All fools, and all doomed. Yet if one was a priest of the Serpent, life was good… and could only get better.

The spears came down to bar his way. "Your name, and business in Flowfoam?"

"Suldun Greatsarn, loyal warrior of the King, reporting back to His Majesty under royal command to do so," growled the grim, exhausted man in mud-smeared and battered armor.

"Whether you are or are not a king's warrior, I very much doubt if he'll see you if you try to enter the inner rooms of the palace dressed like that," the guardcaptain told him coldly.

Suldun lifted an eyebrow-and then took a pace away from the guards, back down the steps. Spears swung around to menace him, so he descended below the guards' reach, and took a horn from his belt.

Its call brought a dozen warriors racing down the steps, swords drawn. The shieldsar who led them glared at the guardcaptain. "What're you doing with a royal horn?" he snapped.

The grim officer waved at the bedraggled and helmless figure down the steps. "Nothing, for I have none. He sounded it."

The shieldsar's head swung around. "And who are you, brig-oh. My pardon, Greatsarn. Come up! Our orders are to take you straight to the King at any hour!"

Suldun bowed his head and mounted the steps past the guardcaptain's frozen face, gently pushing aside spearpoints to do so.

He was very weary, but the shieldsar's guards practically swept him up in their enthusiasm and haste, rushing him through guarded doors, along back passages, and through more guarded doors, until they arrived quite suddenly at an unmarked door guarded by warriors in glittering plate armor, and stopped.
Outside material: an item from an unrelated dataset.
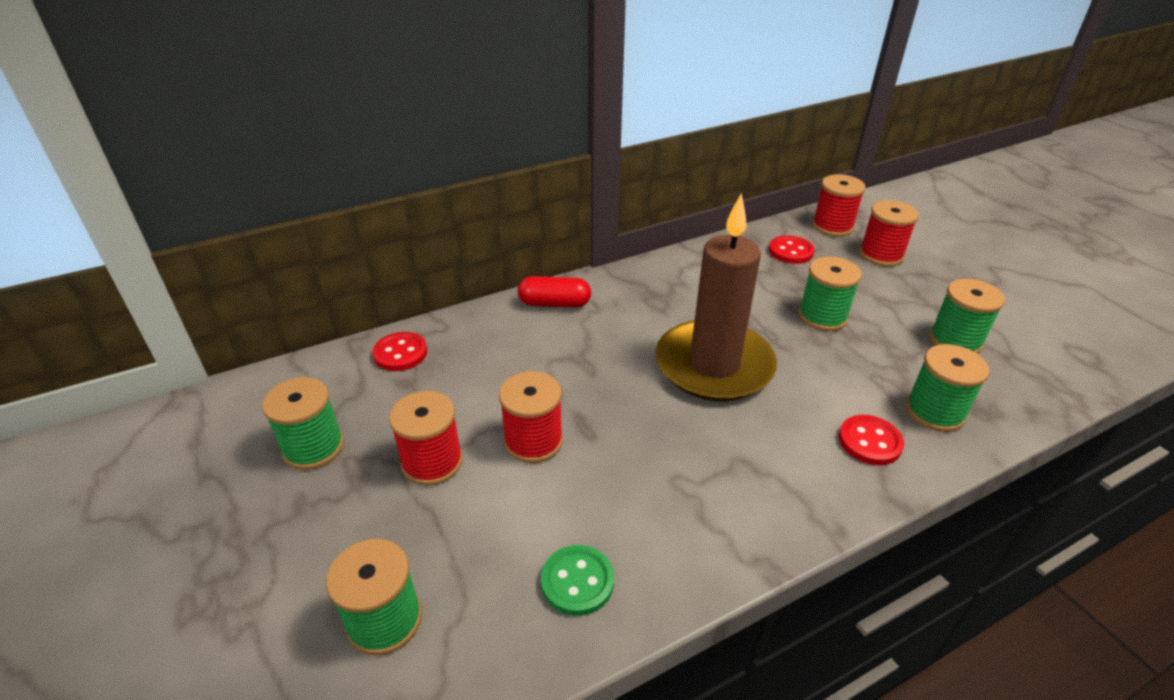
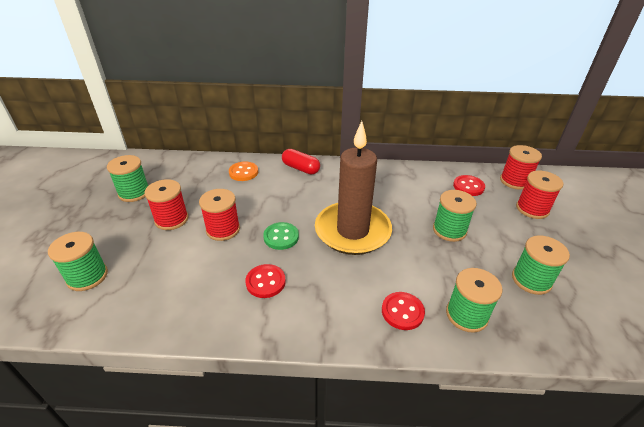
camera: 30 degrees right, 0 degrees up
red button [373,332,427,371] -> red button moved to [245,264,286,298]
green button [541,545,614,616] -> green button moved to [263,222,299,250]
none -> orange button [229,161,258,181]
The shieldsar and the officer commanding this doorguard bowed solemnly to each other, and the shieldsar and his men withdrew. The gleaming officer regarded Suldun expressionlessly for a moment, then opened the latch of the door and waved the bedraggled knight through.

The small, narrow room inside had no other doors and rather sparse furnishings, but was afire with the first rays of sunset spilling their gold through two tall, narrow windows onto a manyshields board on the table between King Castlecloaks and the bard Flaeros Delcamper.
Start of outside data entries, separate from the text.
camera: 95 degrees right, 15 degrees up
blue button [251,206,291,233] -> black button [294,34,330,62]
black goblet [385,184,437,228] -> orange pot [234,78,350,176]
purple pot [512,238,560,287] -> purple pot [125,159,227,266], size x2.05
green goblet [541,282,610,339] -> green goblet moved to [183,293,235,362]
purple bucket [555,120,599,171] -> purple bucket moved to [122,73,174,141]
As the door closed behind Greatsarn, both looked up, and Raulin smiled, hooked a third chair out from under the table with his boot, and said heartily, "Sit down, Suldun. Your look at the Vale appears to have been less than leisurely. Tell us!"
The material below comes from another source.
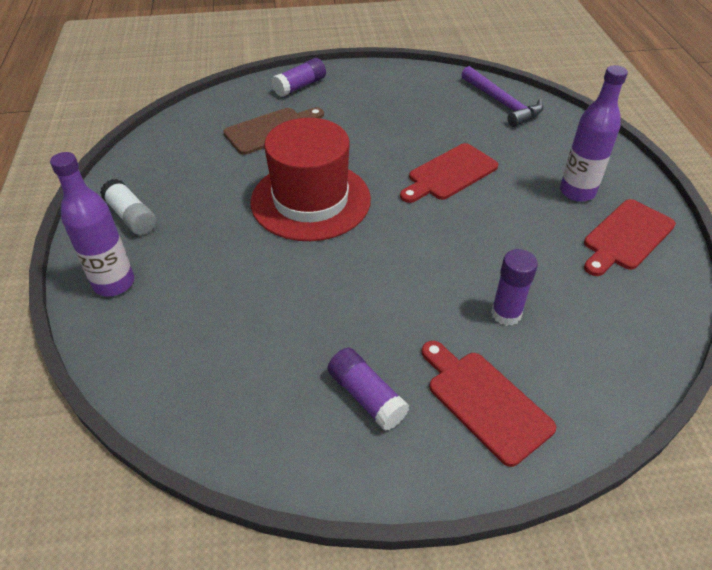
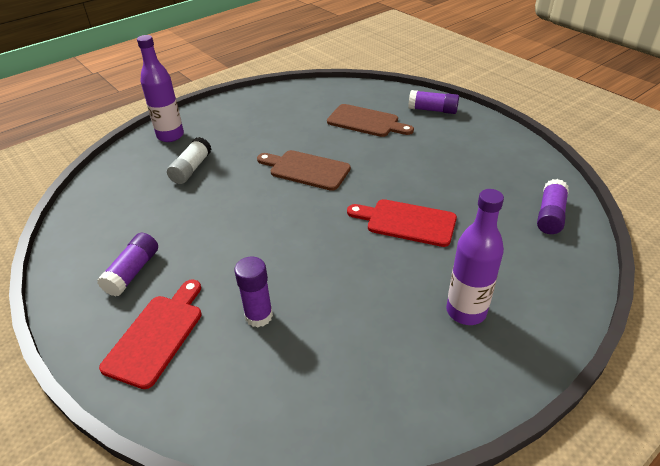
camera: 60 degrees right, 5 degrees down
white glue stick [100,179,156,235] -> white glue stick moved to [167,137,212,184]
red hat [250,118,371,241] -> brown cutting board [257,150,351,191]
purple hammer [461,66,544,127] -> purple glue stick [537,179,569,234]
red cutting board [584,199,676,276] -> none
Greatsarn waved warningly at the bard and the five glittering-armored guards ranged around the walls of the room, but the king just grinned, propped his elbows among the miniature forest of carved, spired manyshields pieces, and commanded, "Speak freely."

Suldun sighed, and said, "Your Majesty, I know of no soft way to say this: Widespread violence, death, and unrest now rule the kingdom."

There was a sudden stillness in the room, but King Castlecloaks merely nodded and gestured for more, so Greatsarn unhappily added, "The Blood Plague seems everywhere, even in Sirlptar-and so are the Serpent-priests, preaching that they can end the plague if the people support them… support them, that is, in slaying you and all your nobles and courtiers. They gather armies, promising immunity from the Malady to all who fight under their banner, and prepare to march on Flowfoam."

"Again," Flaeros sighed. "And who've we left to defend it this time?"

A guard coughed. The bard and the king looked up at the sound, in time to see that guard give them a menacing smile-and drive the point of his sword through the throat of another guard.

That startled victim toppled to the floor, gurgling, and all of the other glittering-armored guards grew smiles, drew steel, and advanced on the three aghast men around the manyshields table.

The guard commander looked at his king over the glittering point of his drawn sword and said almost gently, "Not us, kingless-and soon to be lifeless-fools. We serve the Serpent."

The dawn mists were racing across the fields like hurrying ghosts when the Overdukes of Aglirta rode into Glarondar.